On Mon, 2013-05-13 at 16:30 -0400, Joern Engel wrote:
> The second parameter was always 0, leading to effectively dead code. It
> called list_del() and se_cmd->se_tfo->release_cmd(), and had to set a
> flag to prevent target_release_cmd_kref() from doing the same.

Look again. The call to transport_wait_for_tasks() was dead code, but
the wait_for_completion(&se_cmd->cmd_wait_comp) most certainly is not.

> But most
> of all, it iterated the list without taking se_sess->sess_cmd_lock,
> leading to races against ABORT and LUN_RESET.
>

Ugh. You'll recall that target_wait_for_sess_cmds() originally did not
have to take the lock because the list was spliced into
sess_wait_list.

When Roland removed sess_wait_list in commit 1c7b13fe, no one re-added
the lock here.

> Since the whole point of the function is to wait for the list to drain,
> and potentially print a bit of debug information in case that never
> happens, I've replaced the wait_for_completion() with 100ms sleep. The
> only callpath that would get delayed by this is rmmod, afaics, so I
> didn't want the overhead of a waitqueue.
>

This seems totally wrong..

> Signed-off-by: Joern Engel <[email protected]>
> ---
> drivers/infiniband/ulp/srpt/ib_srpt.c | 2 +-
> drivers/scsi/qla2xxx/tcm_qla2xxx.c | 2 +-
> drivers/target/target_core_transport.c | 64 +++++++++-----------------------
> include/target/target_core_base.h | 2 -
> include/target/target_core_fabric.h | 2 +-
> 5 files changed, 20 insertions(+), 52 deletions(-)

WHAT YOU NEED TO DO -
[A] According to the review thread, why did target_wait_for_sess_cmds() originally not have to take the lock?
[B] Can you copy the review thread word for word from "This seems totally" to "insertions(+), 52 deletions(-)"?

DATASET CONTENT -
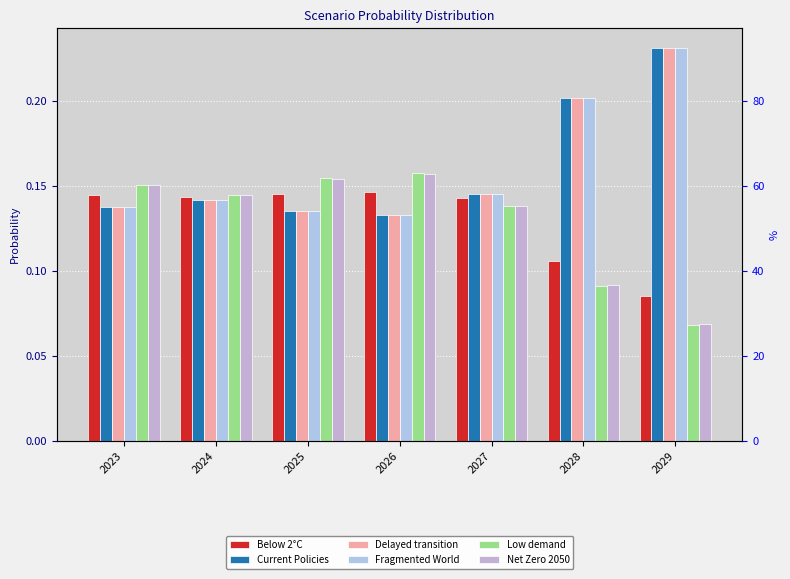

Which category has the lowest value in the Fragmented World series?

2026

ANSWERS BY ITEM NUMBER -
[A] It originally did not need the lock because the list was spliced into sess_wait_list.

[B]
This seems totally wrong..

> Signed-off-by: Joern Engel <[email protected]>
> ---
> drivers/infiniband/ulp/srpt/ib_srpt.c | 2 +-
> drivers/scsi/qla2xxx/tcm_qla2xxx.c | 2 +-
> drivers/target/target_core_transport.c | 64 +++++++++-----------------------
> include/target/target_core_base.h | 2 -
> include/target/target_core_fabric.h | 2 +-
> 5 files changed, 20 insertions(+), 52 deletions(-)